Four seats, nine candidates as incumbents jump in at the end

by Tom Coombe
A flurry of final-day filings, including three by incumbents, make for the most competitive school board elections in Ely in nearly a decade.
Longtime chairman Ray Marsnik and fellow board members Rochelle Sjoberg and Tony Colarich all beat Tuesday’s 5 p.m. deadline and entered the race.
Marsnik, who has been chairman for a decade-and-a-half and on the board for 20 years, filed for a two-year seat up for grabs and will face Anthony Bermel in the Nov. 8 election.
Sjoberg, Colarich and incumbent Chad Davis are all on the ballot in the race for three four-year positions on the board, and they’ll be joined on the ballot by Jeremy Engen, Claire High, Mike Scherbing and Jennifer Westlund.
The top three vote-getters in that race will win seats for four years.
The election is in sharp contrast to recent school board races, which have been relatively quiet affiars.

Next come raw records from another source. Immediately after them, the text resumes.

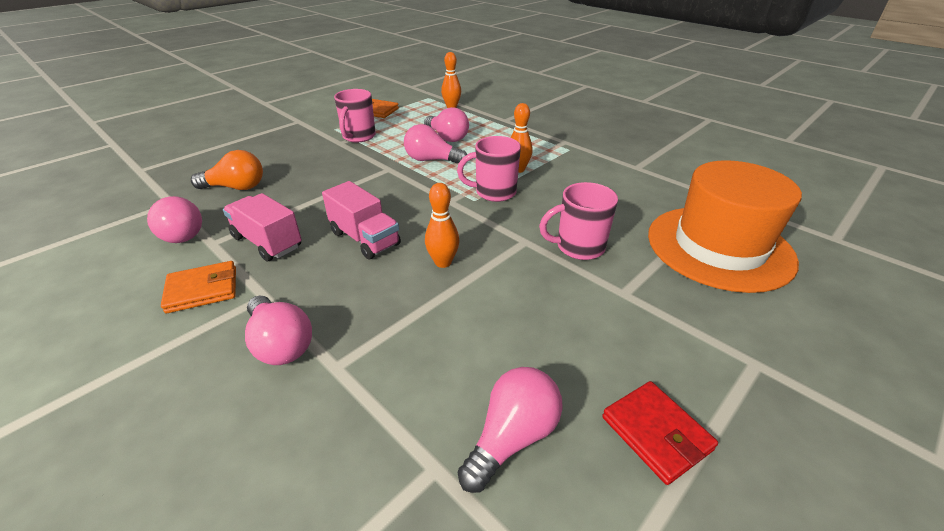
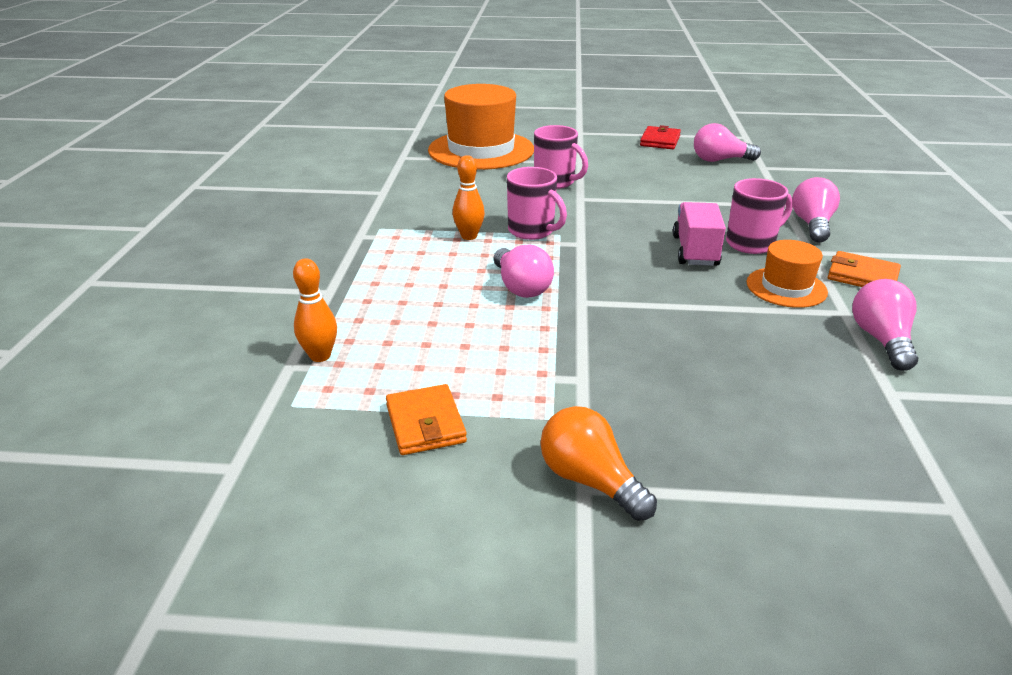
camera: 130 degrees left, 5 degrees down
orange light bulb [191,150,263,190] -> orange light bulb moved to [540,406,657,521]
pink truck [223,193,302,262] -> orange hat [746,240,828,308]
pink mug [334,89,376,142] -> pink mug moved to [726,178,793,254]
pink light bulb [424,107,469,142] -> none
orange bowling pin [425,183,460,268] -> none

In 2020, there were four candidates for three positions while the 2018 election had just three contenders for three seats.
In 2014, the district had nine candidates for three seats.
A two-week filing period started last week and ran through Tuesday, and the filing by the incumbents included some reshuffling.
The positions now held by Marsnik, Sjoberg and Colarich are up for four-year terms, but Marsnik opted to enter the contest for the two-year position.
Davis was appointed to that seat earlier this year after the resignation of Darren Visser, and procedure calls for that position to be on the ballot for the remainder of the term originally won by Visser in 2020.
Marsnik entered the contest for that position, while Davis is pursuing one of the four-year spots.
The heightened interest in the school board positions comes as a $20 million-plus renovation project on the campus, an initiative spurred by voter approval of a referendum two years ago, heads toward completion amid both construction delays and cost overruns.
The district also faced considerable discord during the 2021-22 school year, including a mask mandate that generated significant public pushback, a sharp drop in student enrollment, and the midyear resignation of former superintendent Erik Erie.